(Collected data)
──────────────────────────────
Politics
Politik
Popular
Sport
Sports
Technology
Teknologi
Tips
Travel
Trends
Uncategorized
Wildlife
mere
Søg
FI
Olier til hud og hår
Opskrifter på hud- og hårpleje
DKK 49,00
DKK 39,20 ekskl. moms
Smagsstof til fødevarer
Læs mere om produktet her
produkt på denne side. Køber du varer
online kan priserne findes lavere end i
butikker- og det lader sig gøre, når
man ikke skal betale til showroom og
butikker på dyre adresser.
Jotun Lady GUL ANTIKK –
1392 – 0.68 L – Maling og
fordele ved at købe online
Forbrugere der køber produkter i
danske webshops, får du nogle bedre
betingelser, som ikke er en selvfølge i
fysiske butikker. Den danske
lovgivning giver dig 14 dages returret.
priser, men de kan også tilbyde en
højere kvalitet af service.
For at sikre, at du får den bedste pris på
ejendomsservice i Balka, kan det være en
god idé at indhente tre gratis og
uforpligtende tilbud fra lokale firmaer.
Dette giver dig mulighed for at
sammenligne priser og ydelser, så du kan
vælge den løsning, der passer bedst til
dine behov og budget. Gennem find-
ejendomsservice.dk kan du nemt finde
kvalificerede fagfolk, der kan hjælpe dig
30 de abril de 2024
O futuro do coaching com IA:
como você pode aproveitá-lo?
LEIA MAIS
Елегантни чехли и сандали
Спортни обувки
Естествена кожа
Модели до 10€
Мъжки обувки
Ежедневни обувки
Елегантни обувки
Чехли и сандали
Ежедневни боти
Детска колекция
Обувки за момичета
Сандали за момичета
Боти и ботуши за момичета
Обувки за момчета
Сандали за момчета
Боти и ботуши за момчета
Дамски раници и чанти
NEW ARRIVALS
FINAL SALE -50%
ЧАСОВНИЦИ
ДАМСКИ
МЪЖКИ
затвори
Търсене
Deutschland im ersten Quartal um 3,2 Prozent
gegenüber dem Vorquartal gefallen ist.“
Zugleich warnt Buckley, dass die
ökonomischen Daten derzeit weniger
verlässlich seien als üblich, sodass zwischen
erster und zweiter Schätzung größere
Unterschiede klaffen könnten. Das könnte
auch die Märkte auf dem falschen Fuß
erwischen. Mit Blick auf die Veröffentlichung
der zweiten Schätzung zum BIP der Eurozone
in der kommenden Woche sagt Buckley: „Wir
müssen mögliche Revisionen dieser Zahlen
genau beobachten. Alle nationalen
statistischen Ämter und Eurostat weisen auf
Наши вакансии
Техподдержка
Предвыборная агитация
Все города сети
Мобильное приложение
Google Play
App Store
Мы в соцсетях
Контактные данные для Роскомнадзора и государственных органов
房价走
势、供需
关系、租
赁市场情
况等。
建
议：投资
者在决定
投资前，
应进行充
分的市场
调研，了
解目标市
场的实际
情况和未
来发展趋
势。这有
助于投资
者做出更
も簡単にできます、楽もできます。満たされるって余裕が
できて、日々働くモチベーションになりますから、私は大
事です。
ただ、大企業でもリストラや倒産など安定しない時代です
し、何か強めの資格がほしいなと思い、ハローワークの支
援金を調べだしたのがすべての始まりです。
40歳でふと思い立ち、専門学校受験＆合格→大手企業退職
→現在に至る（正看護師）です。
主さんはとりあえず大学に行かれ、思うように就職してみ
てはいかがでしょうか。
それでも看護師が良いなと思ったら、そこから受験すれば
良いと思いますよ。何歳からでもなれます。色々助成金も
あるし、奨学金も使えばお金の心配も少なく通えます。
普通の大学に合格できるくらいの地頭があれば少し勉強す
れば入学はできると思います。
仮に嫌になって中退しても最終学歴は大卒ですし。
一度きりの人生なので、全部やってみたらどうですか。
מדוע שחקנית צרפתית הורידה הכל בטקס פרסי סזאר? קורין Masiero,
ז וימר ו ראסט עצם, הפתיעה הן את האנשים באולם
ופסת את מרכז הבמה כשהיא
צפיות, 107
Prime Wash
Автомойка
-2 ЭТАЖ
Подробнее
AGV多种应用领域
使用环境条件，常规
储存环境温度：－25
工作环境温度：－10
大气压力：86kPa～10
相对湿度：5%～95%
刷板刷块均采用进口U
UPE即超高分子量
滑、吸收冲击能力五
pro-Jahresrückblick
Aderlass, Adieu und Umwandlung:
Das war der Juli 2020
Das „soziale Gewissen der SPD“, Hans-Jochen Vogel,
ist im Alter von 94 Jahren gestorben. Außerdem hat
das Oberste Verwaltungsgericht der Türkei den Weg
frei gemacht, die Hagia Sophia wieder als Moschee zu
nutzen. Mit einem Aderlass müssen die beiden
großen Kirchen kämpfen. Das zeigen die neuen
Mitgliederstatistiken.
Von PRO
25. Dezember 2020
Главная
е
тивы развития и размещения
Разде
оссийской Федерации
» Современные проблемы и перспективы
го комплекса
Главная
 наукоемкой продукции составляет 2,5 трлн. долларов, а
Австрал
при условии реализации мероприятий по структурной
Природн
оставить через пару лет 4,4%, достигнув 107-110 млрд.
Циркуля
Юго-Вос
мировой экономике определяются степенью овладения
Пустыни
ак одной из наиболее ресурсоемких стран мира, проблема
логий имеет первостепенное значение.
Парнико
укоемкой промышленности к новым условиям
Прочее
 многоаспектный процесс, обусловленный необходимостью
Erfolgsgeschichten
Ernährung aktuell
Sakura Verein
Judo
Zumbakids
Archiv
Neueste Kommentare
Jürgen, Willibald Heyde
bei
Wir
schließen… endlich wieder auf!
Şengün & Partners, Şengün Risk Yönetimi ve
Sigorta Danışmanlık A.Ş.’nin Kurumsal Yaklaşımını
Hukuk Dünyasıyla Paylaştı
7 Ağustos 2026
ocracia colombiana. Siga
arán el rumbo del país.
──────────────────────────────
### Work to complete
Nothing in the entries should be skipped. Output them all exactly.

### Answer section
Politics
Politik
Popular
Sport
Sports
Technology
Teknologi
Tips
Travel
Trends
Uncategorized
Wildlife
mere
Søg
FI
Olier til hud og hår
Opskrifter på hud- og hårpleje
DKK 49,00
DKK 39,20 ekskl. moms
Smagsstof til fødevarer
Læs mere om produktet her
produkt på denne side. Køber du varer
online kan priserne findes lavere end i
butikker- og det lader sig gøre, når
man ikke skal betale til showroom og
butikker på dyre adresser.
Jotun Lady GUL ANTIKK –
1392 – 0.68 L – Maling og
fordele ved at købe online
Forbrugere der køber produkter i
danske webshops, får du nogle bedre
betingelser, som ikke er en selvfølge i
fysiske butikker. Den danske
lovgivning giver dig 14 dages returret.
priser, men de kan også tilbyde en
højere kvalitet af service.
For at sikre, at du får den bedste pris på
ejendomsservice i Balka, kan det være en
god idé at indhente tre gratis og
uforpligtende tilbud fra lokale firmaer.
Dette giver dig mulighed for at
sammenligne priser og ydelser, så du kan
vælge den løsning, der passer bedst til
dine behov og budget. Gennem find-
ejendomsservice.dk kan du nemt finde
kvalificerede fagfolk, der kan hjælpe dig
30 de abril de 2024
O futuro do coaching com IA:
como você pode aproveitá-lo?
LEIA MAIS
Елегантни чехли и сандали
Спортни обувки
Естествена кожа
Модели до 10€
Мъжки обувки
Ежедневни обувки
Елегантни обувки
Чехли и сандали
Ежедневни боти
Детска колекция
Обувки за момичета
Сандали за момичета
Боти и ботуши за момичета
Обувки за момчета
Сандали за момчета
Боти и ботуши за момчета
Дамски раници и чанти
NEW ARRIVALS
FINAL SALE -50%
ЧАСОВНИЦИ
ДАМСКИ
МЪЖКИ
затвори
Търсене
Deutschland im ersten Quartal um 3,2 Prozent
gegenüber dem Vorquartal gefallen ist.“
Zugleich warnt Buckley, dass die
ökonomischen Daten derzeit weniger
verlässlich seien als üblich, sodass zwischen
erster und zweiter Schätzung größere
Unterschiede klaffen könnten. Das könnte
auch die Märkte auf dem falschen Fuß
erwischen. Mit Blick auf die Veröffentlichung
der zweiten Schätzung zum BIP der Eurozone
in der kommenden Woche sagt Buckley: „Wir
müssen mögliche Revisionen dieser Zahlen
genau beobachten. Alle nationalen
statistischen Ämter und Eurostat weisen auf
Наши вакансии
Техподдержка
Предвыборная агитация
Все города сети
Мобильное приложение
Google Play
App Store
Мы в соцсетях
Контактные данные для Роскомнадзора и государственных органов
房价走
势、供需
关系、租
赁市场情
况等。
建
议：投资
者在决定
投资前，
应进行充
分的市场
调研，了
解目标市
场的实际
情况和未
来发展趋
势。这有
助于投资
者做出更
も簡単にできます、楽もできます。満たされるって余裕が
できて、日々働くモチベーションになりますから、私は大
事です。
ただ、大企業でもリストラや倒産など安定しない時代です
し、何か強めの資格がほしいなと思い、ハローワークの支
援金を調べだしたのがすべての始まりです。
40歳でふと思い立ち、専門学校受験＆合格→大手企業退職
→現在に至る（正看護師）です。
主さんはとりあえず大学に行かれ、思うように就職してみ
てはいかがでしょうか。
それでも看護師が良いなと思ったら、そこから受験すれば
良いと思いますよ。何歳からでもなれます。色々助成金も
あるし、奨学金も使えばお金の心配も少なく通えます。
普通の大学に合格できるくらいの地頭があれば少し勉強す
れば入学はできると思います。
仮に嫌になって中退しても最終学歴は大卒ですし。
一度きりの人生なので、全部やってみたらどうですか。
מדוע שחקנית צרפתית הורידה הכל בטקס פרסי סזאר? קורין Masiero,
ז וימר ו ראסט עצם, הפתיעה הן את האנשים באולם
ופסת את מרכז הבמה כשהיא
צפיות, 107
Prime Wash
Автомойка
-2 ЭТАЖ
Подробнее
AGV多种应用领域
使用环境条件，常规
储存环境温度：－25
工作环境温度：－10
大气压力：86kPa～10
相对湿度：5%～95%
刷板刷块均采用进口U
UPE即超高分子量
滑、吸收冲击能力五
pro-Jahresrückblick
Aderlass, Adieu und Umwandlung:
Das war der Juli 2020
Das „soziale Gewissen der SPD“, Hans-Jochen Vogel,
ist im Alter von 94 Jahren gestorben. Außerdem hat
das Oberste Verwaltungsgericht der Türkei den Weg
frei gemacht, die Hagia Sophia wieder als Moschee zu
nutzen. Mit einem Aderlass müssen die beiden
großen Kirchen kämpfen. Das zeigen die neuen
Mitgliederstatistiken.
Von PRO
25. Dezember 2020
Главная
е
тивы развития и размещения
Разде
оссийской Федерации
» Современные проблемы и перспективы
го комплекса
Главная
 наукоемкой продукции составляет 2,5 трлн. долларов, а
Австрал
при условии реализации мероприятий по структурной
Природн
оставить через пару лет 4,4%, достигнув 107-110 млрд.
Циркуля
Юго-Вос
мировой экономике определяются степенью овладения
Пустыни
ак одной из наиболее ресурсоемких стран мира, проблема
логий имеет первостепенное значение.
Парнико
укоемкой промышленности к новым условиям
Прочее
 многоаспектный процесс, обусловленный необходимостью
Erfolgsgeschichten
Ernährung aktuell
Sakura Verein
Judo
Zumbakids
Archiv
Neueste Kommentare
Jürgen, Willibald Heyde
bei
Wir
schließen… endlich wieder auf!
Şengün & Partners, Şengün Risk Yönetimi ve
Sigorta Danışmanlık A.Ş.’nin Kurumsal Yaklaşımını
Hukuk Dünyasıyla Paylaştı
7 Ağustos 2026
ocracia colombiana. Siga
arán el rumbo del país.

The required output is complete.